The paper presents the UGKWP method, a unified simulation approach that accurately models multiscale non-equilibrium flows in aerospace engineering, bridging continuum and free molecular regimes efficiently.

Contribution

It introduces the UGKWP method for multi-scale flow simulation, capable of capturing complex flow interactions with high efficiency and accuracy across different flow regimes.

Findings

Successfully simulates supersonic and hypersonic flows around complex geometries.

Accurately captures flow features from Navier-Stokes to free molecular flow.

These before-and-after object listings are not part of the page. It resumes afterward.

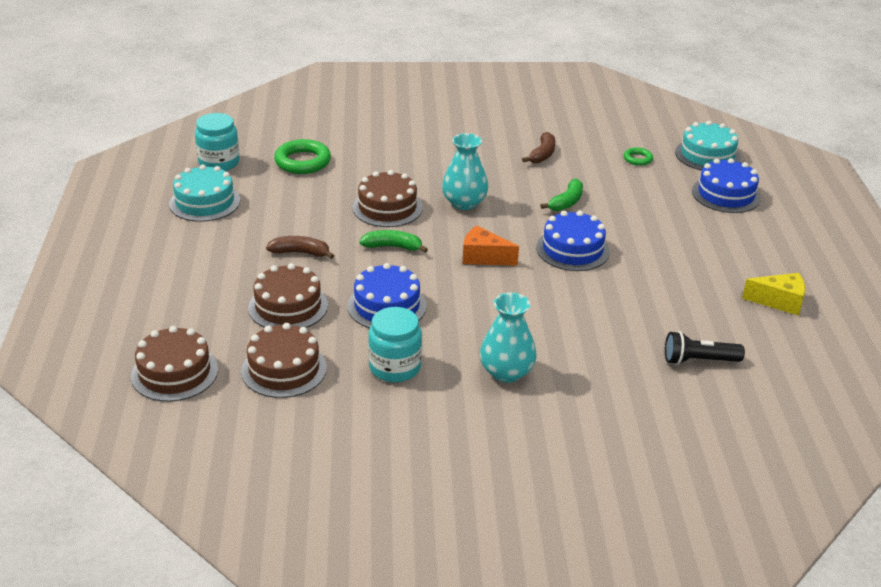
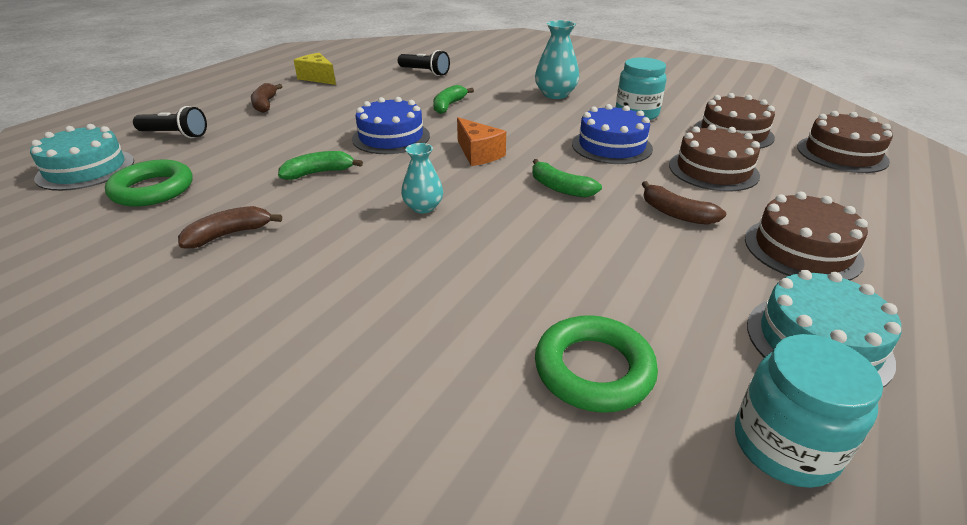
camera: 145 degrees left, 0 degrees up
(387, 207) = (522, 232): brown cake -> brown cake (802, 249)
(464, 203) = (423, 207): turquoise vase -> turquoise vase, size x0.65
(586, 308) = (448, 106): none -> green banana
(637, 159) = (153, 189): green ring -> green ring, size x1.87
(726, 194) = (175, 134): blue cake -> black flashlight
(739, 246) = (265, 104): none -> brown banana

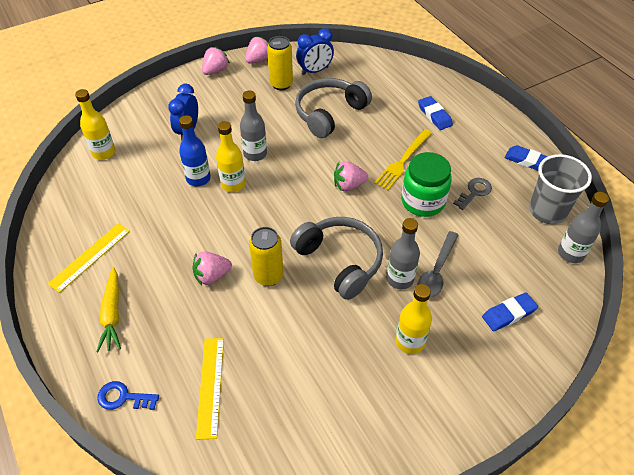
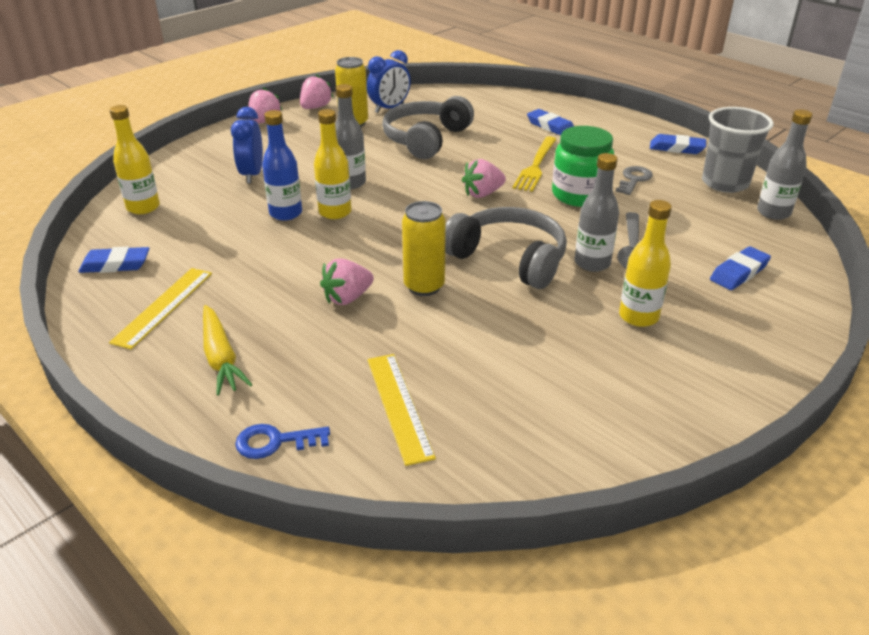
camera: 15 degrees left, 15 degrees down
(70, 208) = (115, 264): none -> blue eraser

Requires only 60 GiB memory for large-scale 3D simulations.

Abstract

Nonequilibrium flows are common in aerospace engineering, and numerical simulations are vital in understanding non-equilibrium flow dynamics in spacecraft flight. The unified gas-kinetic wave-particle (UGKWP) method has been developed for multi-scale flow simulation, which models the coupled particle transport and collision within a numerical time in the flux evaluation across a cell interface. The UGKWP balances precision and efficiency in multiscale flow simulations, particularly in high-speed flow. In this study, the UGKWP method is used to simulate supersonic flow around a sphere, hypersonic flow around a space vehicle, nozzle plume into a vacuum, and side-jet impingement on hypersonic flow. The UGKWP accurately renders the Navier-Stokes solution within the nozzle, extending to free molecular flow in the external environment, all within a singular computation. Complicated structures in flow interaction have been captured by the UGKWP method. All simulation results have been verified through experimental measurements or Direct Simulation Monte Carlo (DSMC) methods. The UGKWP method requires only 60 GiB of memory to simulate a three-dimensional space vehicle with 560593 cells under different flow conditions, making it efficient and accurate for aerospace engineering applications.